▸ Selected text:
========

Figure 1: Tuning of gene expression through different imperfect shRNA miR binding sites in pBS_U6. Gene expression quantified via dual luciferase assay for constructs containing different imperfect binding sites for shhAAT.
Figure 2: Tuning of gene expression through different imperfect shRNA miR binding sites in pBS_H1. Gene expression quantified via dual luciferase assay for constructs containing different imperfect binding sites for shhAAT.

Strikingly, the order of constructs in terms of knockdown for the imperfect binding sites is similar. The perfect binding site BBa_K337052 shows knockdown of about 96%. point mut 10 (1), point mut 10 (2) and point mut 11 BBa_K337053 (2) always show strong knockdown, whereas bulge 16-18 BBa_K337054 , only seed and bulge 9-12(2) show only loose down-regulation. Consulting the binding site sequences, the weak knockdown can be addressed to bulges in the supplementary region or complete lack of the 3' region of the binding site. Still high strength could be maintained due to only single nucleotide exchanges in the central region of the binding site.

Characterization of synthetic single microRNA binding sites (BBa_K337055)

Binding sites for miR122 were experimentally characterized by cloning them into psiCHECK-2 backbone (Promega). Dual luciferase assay was conducted using this time Renilla Luciferase as a reporter and the other luciferase as a reference for normalization. Figure 3 shows again a broad range of regulation depending on binding site sequence properties. BBa_K337055 (mut 99) is the construct with the perfect binding site and leads to an knock-down percentage of 96%. BBa_K337056 (mut 7) is an imperfect binding site which leads to a knockdown percentage of 64%. BBa_K337057(mut 111) is an imperfect binding site with a knockdown efficiency of 24%. All this contributes to a real tuning effect by introducing binding sites with introduced mismatches following the rational design protocol.

Figure 3: Tuning of gene expression through different imperfect miR122 binding sites in psiCHECK-2. Construct was transfected into HeLa cells together with an plasmid expressing miR122. Control without binding site was used for normalization.


Characterization of synthetic microRNA binding site patterns against endogenous miR122

We used the miMeasure plasmid with the BB-2 standard to characterise binding sites for the endogenously expressed miR122. We cloned two different synthetic microRNA binding site patterns into our miMeasure construct plasmid:3.1 BBa_K337008 and 1.3 BBa_K337000. As the binding site is inserted downstream of EGFP, a regulation of EGFP expression is to be expected. miMeasure normalizes knockdown of the green fluorescent protein (EGFP) to the unregulated blue fluorescent protein (EBFP2). By calculating the ratio of EGFP to EBFP2 we analyzed the knockdown percentage of the characterized binding site patterns.

========

▸ Stored data:

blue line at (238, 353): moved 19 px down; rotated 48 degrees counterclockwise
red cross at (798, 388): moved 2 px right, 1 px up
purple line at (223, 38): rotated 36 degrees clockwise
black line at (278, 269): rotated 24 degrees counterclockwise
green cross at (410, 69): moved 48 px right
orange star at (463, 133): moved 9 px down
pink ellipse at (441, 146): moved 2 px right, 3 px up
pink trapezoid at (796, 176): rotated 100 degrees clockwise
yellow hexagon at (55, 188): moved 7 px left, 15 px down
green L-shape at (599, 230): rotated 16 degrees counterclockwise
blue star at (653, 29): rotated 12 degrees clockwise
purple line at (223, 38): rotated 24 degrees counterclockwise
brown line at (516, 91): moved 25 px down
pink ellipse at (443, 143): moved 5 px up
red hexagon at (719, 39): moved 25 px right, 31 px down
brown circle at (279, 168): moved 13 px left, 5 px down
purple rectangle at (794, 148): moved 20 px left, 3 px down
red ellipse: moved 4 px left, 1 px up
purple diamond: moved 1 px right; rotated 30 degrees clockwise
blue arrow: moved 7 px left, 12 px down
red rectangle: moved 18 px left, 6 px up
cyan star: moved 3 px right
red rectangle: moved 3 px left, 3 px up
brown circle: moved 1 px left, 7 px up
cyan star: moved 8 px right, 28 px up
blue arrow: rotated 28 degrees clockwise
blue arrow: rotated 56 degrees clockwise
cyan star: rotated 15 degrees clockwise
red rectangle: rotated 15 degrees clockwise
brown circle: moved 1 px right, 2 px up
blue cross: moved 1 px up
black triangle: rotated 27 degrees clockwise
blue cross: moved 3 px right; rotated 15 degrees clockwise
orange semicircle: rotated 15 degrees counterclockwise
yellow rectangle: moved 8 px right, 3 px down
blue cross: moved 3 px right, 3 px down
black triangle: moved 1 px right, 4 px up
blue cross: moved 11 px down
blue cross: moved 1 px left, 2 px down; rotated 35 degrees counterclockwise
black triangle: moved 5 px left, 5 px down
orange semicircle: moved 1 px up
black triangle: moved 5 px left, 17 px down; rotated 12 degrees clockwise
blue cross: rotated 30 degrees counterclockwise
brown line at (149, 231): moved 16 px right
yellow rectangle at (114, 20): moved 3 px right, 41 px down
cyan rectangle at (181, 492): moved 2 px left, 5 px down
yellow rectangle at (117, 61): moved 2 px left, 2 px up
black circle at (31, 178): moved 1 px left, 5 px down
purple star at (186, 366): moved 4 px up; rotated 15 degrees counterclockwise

========

▸ Work order: Continue the passage above on characterizing synthetic microRNA binding sites, starting after its last sentence.

▸ Answer space:
We tested these constructs in four different set-ups with three different cell lines:

  • HeLa cells, which does not express miR122 endogenously
  • HeLa cells cotransfected with miR122
  • HuH7 cells, liver cells known to express miR122, and
  • HepG2 cells, liver cells known to express low amounts of miR122

EGFP to EBFP2 ratios were meassured with flow cytometry and microscopy. Measurement results for the four cell lines and the binding sites 3.1 BBa_K337008 and 1.3 BBa_K337000 are shown in Fig. 4 for all 4 cell line setups. As expected, no downregulation of EGFP expression was meassured in HeLa cells. Similarly, no downregulation was observed in HepG2 cells. Both the construct 1.3 (containing 2 perfect binding sites with the extra 10 bp spacer in between) and 3.1 (containing 3 perfect binding sites) managed to increase the downregulation effect of EGFP in Huh7 cells and in HeLa cells cotransfected with miR122 in comparison to the single perfect binding site.


Figure 4: miMeasure in four different set-ups with three different cell lines Construct containing synthetic microRNA binding site patterns against endogenous miR122 transfected into different cell lines.

References

  • Douglas D:Small Molecule Modifiers of MicroRNA miR-122 Function for the Treatment of Hepatitis C Virus Infection and Hepatocellular Carcinoma. JACS. 2010 May 15; 132(23):7976-81.